I have driven tens of thousands of miles throughout Mexico, most often from my San Diego home, down the west coast of mainland Mexico. The landscape is mostly arid and desert until you reach Mazatlan, then becomes more tropical and green and the air becomes heavier.
On one of my earlier trips, probably late 1970s, I pulled over off the highway near the town of Escuinapa, at the southern end of Sinaloa. There was a guy there who I had seen before selling parrots and beers by a river.
I stopped for a cold beer, it was summer and hot and my VW bus had no AC. My heat relief was a bandana kept in the ice chest. And the summer rains that would blow in late afternoon.
The parrot vender told me that the birds came from the nearby jungle. I don’t remember the cost, but they were cheap. Probably less than $5 or 60 pesos at the time for a yellow-headed Amazon. He would sell me a cage for a couple of dollars more telling me what a fine companion it would be for many years (they can live to 70).

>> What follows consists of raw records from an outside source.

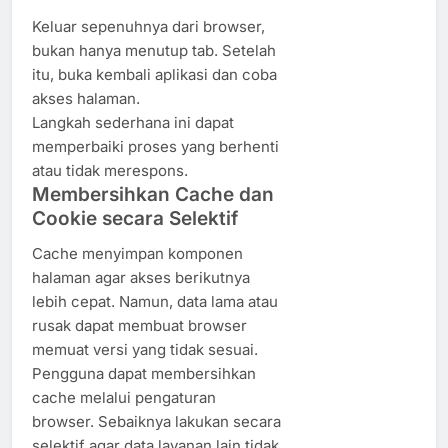
Keluar sepenuhnya dari browser,
bukan hanya menutup tab. Setelah
itu, buka kembali aplikasi dan coba
akses halaman.
Langkah sederhana ini dapat
memperbaiki proses yang berhenti
atau tidak merespons.
Membersihkan Cache dan
Cookie secara Selektif
Cache menyimpan komponen
halaman agar akses berikutnya
lebih cepat. Namun, data lama atau
rusak dapat membuat browser
memuat versi yang tidak sesuai.
Pengguna dapat membersihkan
cache melalui pengaturan
browser. Sebaiknya lakukan secara
selektif agar data layanan lain tidak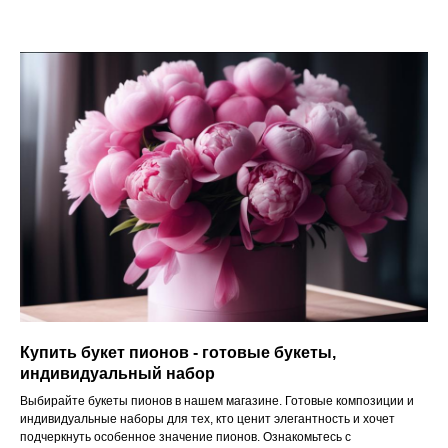
Купить букет пионов - готовые букеты,
индивидуальный набор
Выбирайте букеты пионов в нашем магазине. Готовые композиции и
индивидуальные наборы для тех, кто ценит элегантность и хочет
подчеркнуть особенное значение пионов. Ознакомьтесь с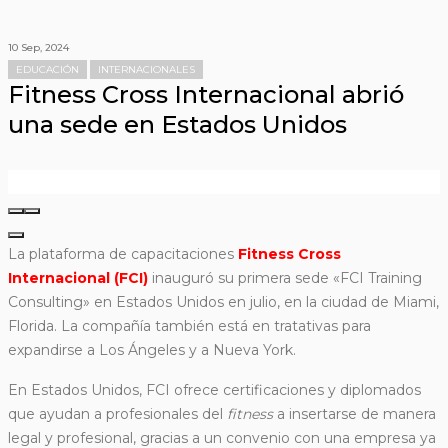
10 Sep, 2024
EDUCACIÓN
INTERNACIONALES
Fitness Cross Internacional abrió
una sede en Estados Unidos
La plataforma de capacitaciones
Fitness Cross
Internacional (FCI)
inauguró su primera sede «FCI Training
Consulting» en Estados Unidos en julio, en la ciudad de Miami,
Florida. La compañía también está en tratativas para
expandirse a Los Ángeles y a Nueva York.
En Estados Unidos, FCI ofrece certificaciones y diplomados
que ayudan a profesionales del
fitness
a insertarse de manera
legal y profesional, gracias a un convenio con una empresa ya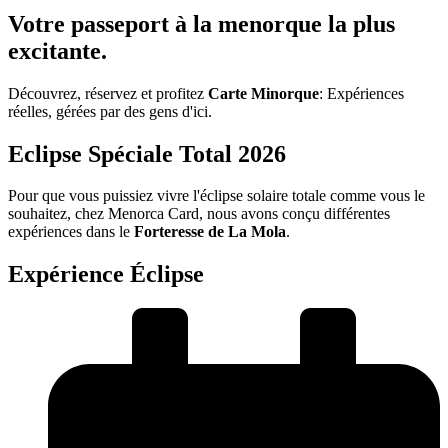
Votre passeport à la menorque la plus
excitante.
Découvrez, réservez et profitez
Carte Minorque
: Expériences
réelles, gérées par des gens d'ici.
Eclipse Spéciale Total 2026
Pour que vous puissiez vivre l'éclipse solaire totale comme vous le
souhaitez, chez Menorca Card, nous avons conçu différentes
expériences dans le
Forteresse de La Mola
.
Expérience Éclipse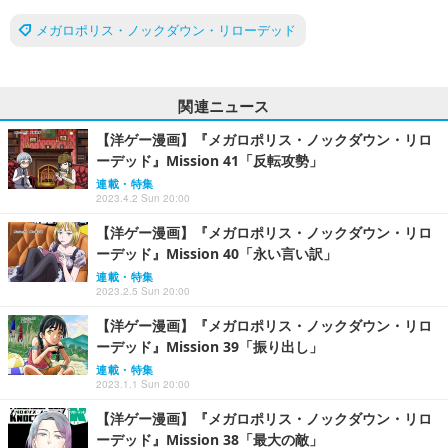
メガロポリス・ノックダウン・リローデッド
関連ニュース
【洋ゲー漫画】『メガロポリス・ノックダウン・リロ
ーデッド』Mission 41「反転攻勢」
連載・特集
2023.4.2 Sun 20:00
【洋ゲー漫画】『メガロポリス・ノックダウン・リロ
ーデッド』Mission 40「永い言い訳」
連載・特集
2023.2.5 Sun 20:00
【洋ゲー漫画】『メガロポリス・ノックダウン・リロ
ーデッド』Mission 39「振り出し」
連載・特集
2023.1.1 Sun 20:00
【洋ゲー漫画】『メガロポリス・ノックダウン・リロ
ーデッド』Mission 38「最大の敵」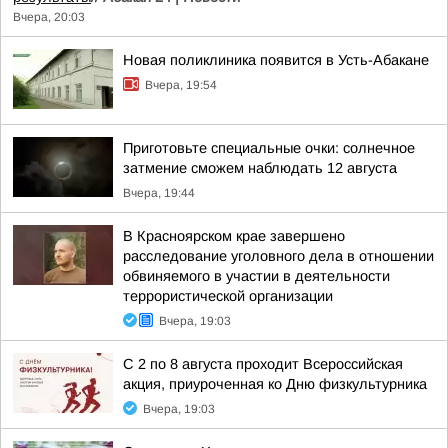
Вчера, 20:03
Новая поликлиника появится в Усть-Абакане
Вчера, 19:54
Приготовьте специальные очки: солнечное
затмение сможем наблюдать 12 августа
Вчера, 19:44
В Красноярском крае завершено
расследование уголовного дела в отношении
обвиняемого в участии в деятельности
террористической организации
Вчера, 19:03
С 2 по 8 августа проходит Всероссийская
акция, приуроченная ко Дню физкультурника
Вчера, 19:03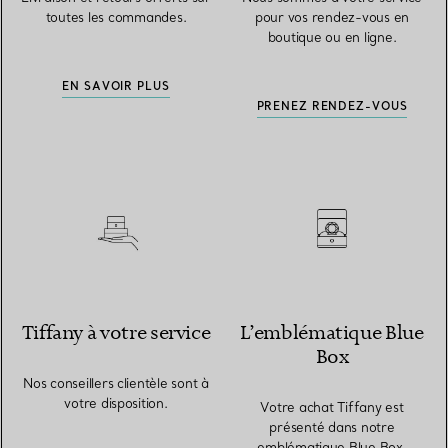
toutes les commandes.
pour vos rendez-vous en
boutique ou en ligne.
EN SAVOIR PLUS
PRENEZ RENDEZ-VOUS
Tiffany à votre service
L’emblématique Blue
Box
Nos conseillers clientèle sont à
votre disposition.
Votre achat Tiffany est
présenté dans notre
emblématique Blue Box.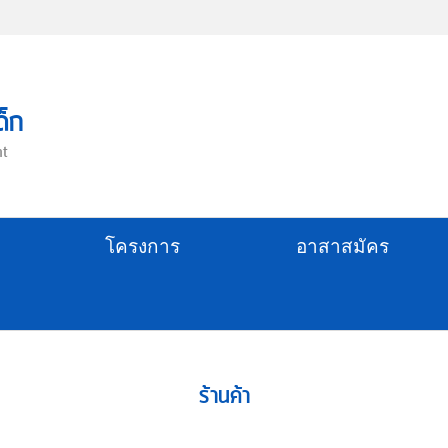
ด็ก
nt
โครงการ
อาสาสมัคร
ร้านค้า
หมวดหมู่ ค.
สินค้า G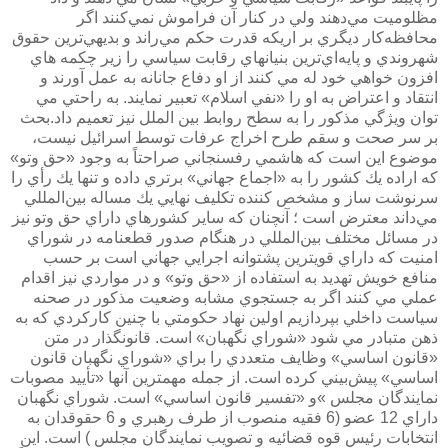
مظلوميت مي‌دهند ولي در كنار آن فراموش نمي‌كنند اگر
محافظه‌كار ديگري بر اريكه قدرت حكم مي‌راند و بديهي‌ترين حقوق
شهروندي و پايه‌اي‌ترين بنيانهاي رقابت سياسي را زير چكمه هاي
افزون خواهي خود له مي كنند از او دفاع جانانه به عمل آورند و
انتقاد و اعتراض به او را «نفي اسلام» تعبير نمايند. به راحتي مي
توان ويژگي مذكور را به سطح روابط بين الملل نيز تعميم داد.بحث
بر سر صحت و سقم طرح اخراج عرفات توسط اسرائيل نيست،
موضوع اين است كه هاشمي رفسنجاني صراحتاً به وجود «حق وتو»
كه اراده يك كشور را به «اجماع جهاني» برتري داده و تنها يك رأي را
سرنوشت ساز و مشخص كننده تكليف نهايي يك مساله بين‌المللي
مي‌داند معترض است ؛ آنچنان كه ساير كشورهاي داراي حق وتو نيز
در مسائل مختلف بين‌المللي در هنگام صدور قطعنامه در شوراي
امنيت كه داراي قويترين پشتوانه اجرايي جهاني است بر حسب
منافع خويش تهديد به استفاده از «حق وتو» و در مواردي نيز اقدام
عملي مي كنند اگر به جستجوي مشابه وضعيت مذكور در صحنه
سياست داخلي بپردازيم اولين نهاد حكومتي با چنين كاركردي كه به
ذهن متبادر مي شود «شوراي نگهبان» است. قانونگذار در متن
«قانون اساسي» وظايف متعددي را براي «شوراي نگهبان قانون
اساسي» پيش‌بيني كرده است. از جمله مهمترين آنها «تأييد مصوبات
نمايندگان مجلس »و «تفسير قانون اساسي» است. شوراي نگهبان
داراي 12 عضو (6 فقيه منصوب از طرف رهبري و 6 حقوقدان به
انتخابات رئيس قوه قضائيه و تصويب نمايندگان مجلس ) است. اين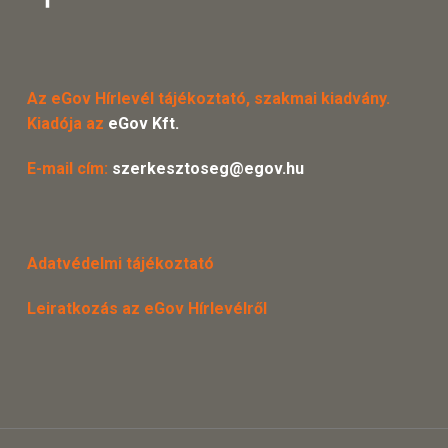
Az eGov Hírlevél tájékoztató, szakmai kiadvány.
Kiadója az
eGov Kft.
E-mail cím:
szerkesztoseg@egov.hu
Adatvédelmi tájékoztató
Leiratkozás az eGov Hírlevélről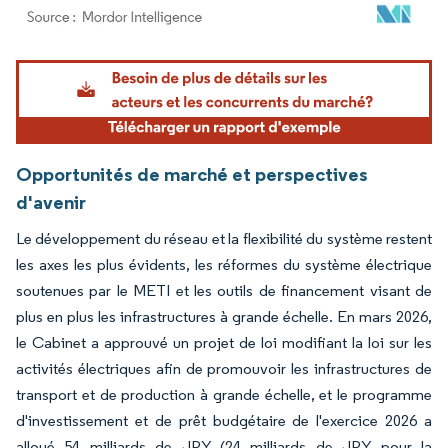
Image © Mordor Intelligence. La réutilisation nécessite une attribution sous CC BY 4.
Opportunités de marché et perspectives
d'avenir
Le développement du réseau et la flexibilité du système restent
les axes les plus évidents, les réformes du système électrique
soutenues par le METI et les outils de financement visant de
plus en plus les infrastructures à grande échelle. En mars 2026,
le Cabinet a approuvé un projet de loi modifiant la loi sur les
activités électriques afin de promouvoir les infrastructures de
transport et de production à grande échelle, et le programme
d'investissement et de prêt budgétaire de l'exercice 2026 a
alloué 54 milliards de JPY (24 milliards de JPY pour la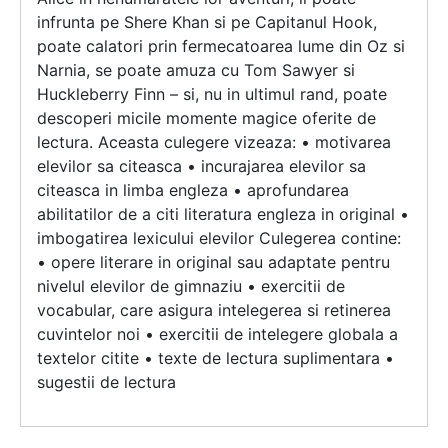
infrunta pe Shere Khan si pe Capitanul Hook,
poate calatori prin fermecatoarea lume din Oz si
Narnia, se poate amuza cu Tom Sawyer si
Huckleberry Finn – si, nu in ultimul rand, poate
descoperi micile momente magice oferite de
lectura. Aceasta culegere vizeaza: • motivarea
elevilor sa citeasca • incurajarea elevilor sa
citeasca in limba engleza • aprofundarea
abilitatilor de a citi literatura engleza in original •
imbogatirea lexicului elevilor Culegerea contine:
• opere literare in original sau adaptate pentru
nivelul elevilor de gimnaziu • exercitii de
vocabular, care asigura intelegerea si retinerea
cuvintelor noi • exercitii de intelegere globala a
textelor citite • texte de lectura suplimentara •
sugestii de lectura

The beer went down fast, so I had another while admiring the birds who appeared nervous and not entirely happy. The seller was a nice man and I felt the need to help him out, so I bought one of his birds and had him put it in a small wood cage. And then, with a single purpose, I opened the cage door and my parrot flew away, quietly and fast. I told the man to keep the cage as he looked at me with a sly understanding grin.